# yooper deer



## yooper (Nov 23, 2008)

Shot this last wednesday. small 10 point rack but pretty good body size tasty too


----------



## RDT (Nov 23, 2008)




----------



## deeker (Nov 23, 2008)

Looks great, waiting for steaks......

Kevin


----------



## bowtechmadman (Nov 23, 2008)

Great buck there Yooper! Definately a big bodied deer.


----------



## stihl sawing (Nov 23, 2008)

Nice buck, His neck looks swollen too.


----------



## Stihl051master (Nov 23, 2008)

Nice buck! Do you know how much he weighs?


----------



## Sethro (Nov 24, 2008)

Very nice buck !


----------



## yooper (Nov 24, 2008)

Stihl051master said:


> Nice buck! Do you know how much he weighs?



he was 214#


----------



## Stihl051master (Nov 24, 2008)

That's a big poppa!


----------



## beerman6 (Nov 27, 2008)




----------



## tree md (Nov 28, 2008)

Nice buck! Congrats!!!


----------



## Ole Farmerbuck (Nov 28, 2008)

tree md said:


> Nice buck! Congrats!!!


Sure is a lot of people thinking i'm nice! Thanks guys. 



Buck And yes, is is a nice deer!


----------



## HUSKYMAN (Dec 11, 2008)

GIVEN INFORMATION:
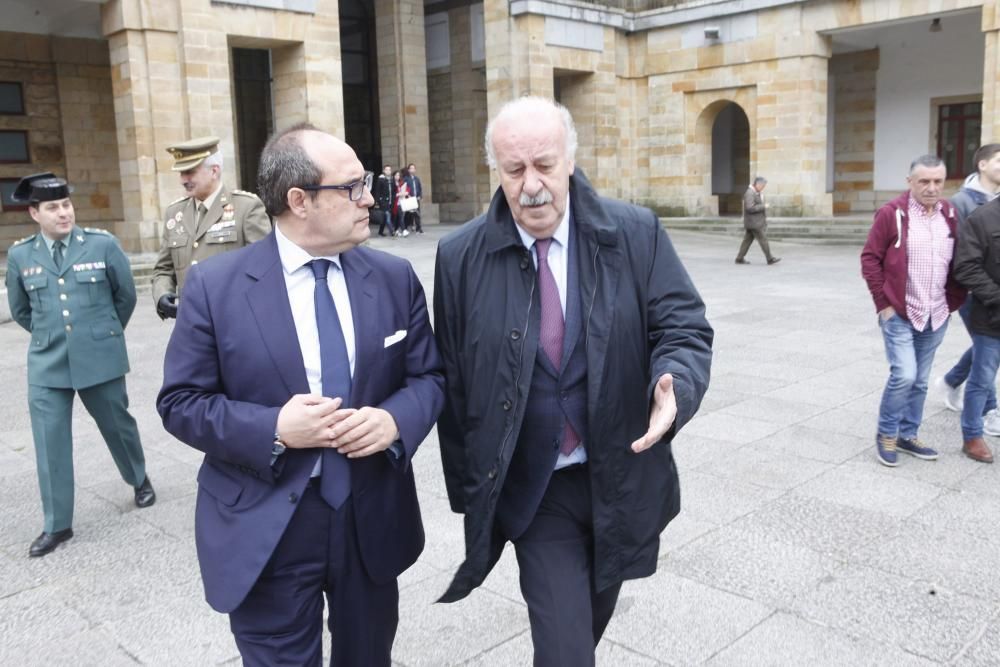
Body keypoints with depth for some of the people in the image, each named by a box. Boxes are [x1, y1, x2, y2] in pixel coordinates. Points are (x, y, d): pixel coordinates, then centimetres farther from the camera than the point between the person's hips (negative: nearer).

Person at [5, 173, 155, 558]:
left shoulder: (103, 244, -5)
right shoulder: (19, 255, 1)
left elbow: (126, 295, 6)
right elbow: (20, 311, 15)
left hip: (100, 359, -1)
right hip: (47, 365, 2)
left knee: (117, 424, 14)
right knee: (50, 442, 2)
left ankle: (139, 480, 41)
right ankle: (57, 525, 13)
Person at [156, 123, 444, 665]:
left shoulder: (394, 277, 0)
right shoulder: (215, 285, -9)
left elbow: (429, 376, 4)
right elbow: (180, 401, -6)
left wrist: (395, 419, -18)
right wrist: (272, 429, -22)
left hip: (373, 519, 4)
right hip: (265, 530, -3)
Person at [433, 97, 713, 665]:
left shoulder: (636, 234, -8)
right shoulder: (462, 256, -8)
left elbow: (685, 329, -5)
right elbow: (453, 381, -1)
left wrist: (675, 388, -28)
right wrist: (467, 486, 3)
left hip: (622, 477, 2)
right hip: (534, 489, -2)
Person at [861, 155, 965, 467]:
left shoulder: (950, 215, 6)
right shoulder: (891, 214, -10)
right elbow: (870, 258, -8)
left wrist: (954, 302, 8)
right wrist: (883, 303, -10)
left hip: (935, 317, 5)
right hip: (899, 314, -5)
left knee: (920, 381, 11)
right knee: (904, 375, -12)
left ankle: (907, 436, 27)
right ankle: (886, 435, 9)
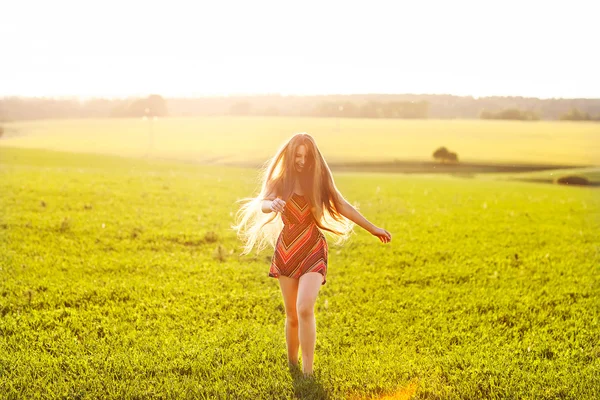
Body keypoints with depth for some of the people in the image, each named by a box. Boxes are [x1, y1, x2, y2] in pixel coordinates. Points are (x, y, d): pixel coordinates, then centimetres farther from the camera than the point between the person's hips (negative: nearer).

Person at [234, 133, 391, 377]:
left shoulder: (319, 180, -1)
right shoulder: (280, 181, -3)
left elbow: (343, 206, 6)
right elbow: (262, 205, -19)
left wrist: (373, 229, 9)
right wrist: (272, 204, -44)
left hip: (313, 251, -1)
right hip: (286, 252, 1)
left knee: (305, 308, -20)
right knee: (292, 315, 8)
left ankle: (307, 372, -14)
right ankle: (292, 365, 30)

YOUR TASKS:
- A) In the deer-hunting thread, on what day was the deer shot?
- B) Do these statements agree with the deer-hunting thread? Give yes or no for each, with the deciding words quoted from the thread: (i) The rack has ten points. (ii) One poster thinks the buck's neck looks swollen. (iii) deeker says he is waiting for burgers.
- C) Carry on the deer-hunting thread from the point where it stops.

EXPECTED RESULTS:
- A) Last Wednesday.

- B)
(i) Yes: "small 10 point rack"
(ii) Yes: "His neck looks swollen too."
(iii) No: "waiting for steaks......"

- C)
A little late, but congrats on your nice buck. Typical UP buck from my experience: big body compared to rack size, but thats still a wall hanger to me.

Here is my best kill from this year, a 2.5 yo five point shot off M-81. He was limping, I ended up finding a slug with the wad still attached in his hind qtr


----------



## yooper (Dec 11, 2008)

HUSKYMAN said:


> A little late, but congrats on your nice buck. Typical UP buck from my experience: big body compared to rack size, but thats still a wall hanger to me.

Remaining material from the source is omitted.